Northrop Grumman also uses inexpensive propellants in its training projectiles, conserving the more expensive and highest-performing propellants for live ammunition.
Chamberlain said CTAI's development of the TP-RR practical tool will help its customers to save even more money as well as expand training opportunities.
“Up to a certain range, this projectile coincides in ballistics with a live projectile, and then begins to decline sharply. This reduces the safe removal zone, that is, it allows firing at a larger number of ranges, which simplifies combat training for those armies whose training ranges are limited in area. We believe that when the TP-RR projectile passes qualification, it will become the next generation of practical projectile because of the advantages it provides, as well as the low cost."
Despite the fact that the production of telescopic shells is very similar to the production of traditional ammunition, the cost of their manufacture is much higher today. Cost has been one of the reasons why earlier attempts at telescopic systems have failed. According to Chamberlain, any assessment of capabilities should focus not on the cost of each individual projectile, but on how best to use the entire system to obtain the desired impact.
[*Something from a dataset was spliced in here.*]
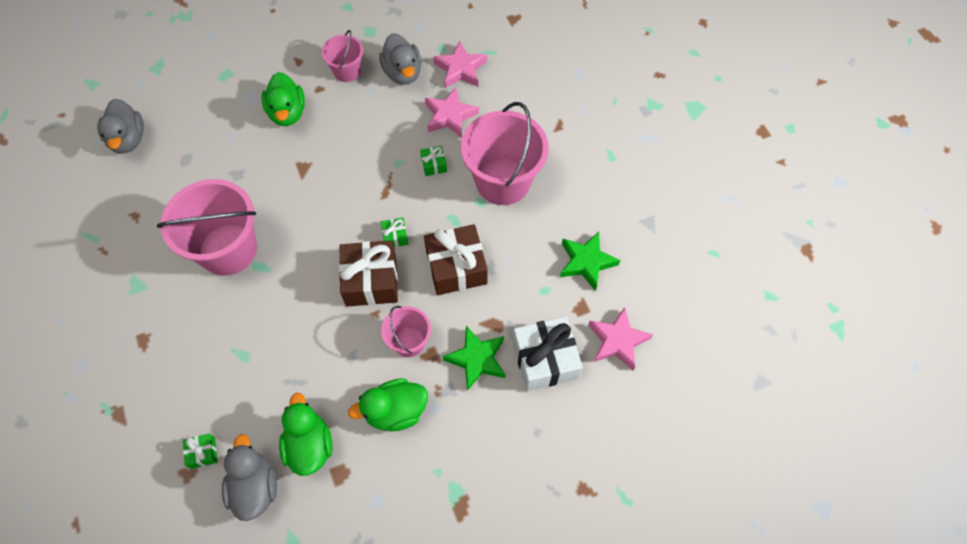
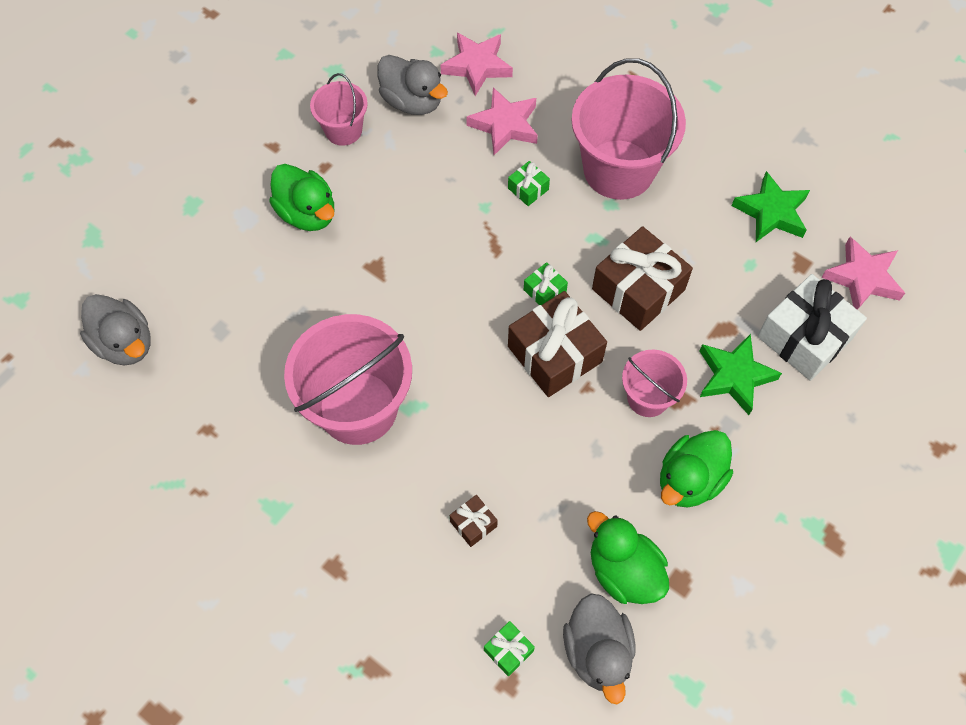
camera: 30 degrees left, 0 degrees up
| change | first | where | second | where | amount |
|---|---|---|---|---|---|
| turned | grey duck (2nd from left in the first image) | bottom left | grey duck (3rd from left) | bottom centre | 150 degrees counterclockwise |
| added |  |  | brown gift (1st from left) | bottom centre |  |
“How many shells do you need to hit the target? As for the BOPS, there are only two options - either you break through the armor or you don't. An unsuccessful attempt to penetrate the armor allows the enemy to return fire and this is not a situation that anyone wants to be in. I would like to be confident in my ammunition. We conducted our own analysis of the potential for hitting a target, the British Department of Defense made its own analysis, the French - its own, which showed that we have a more effective and cheaper solution. And this is a fact."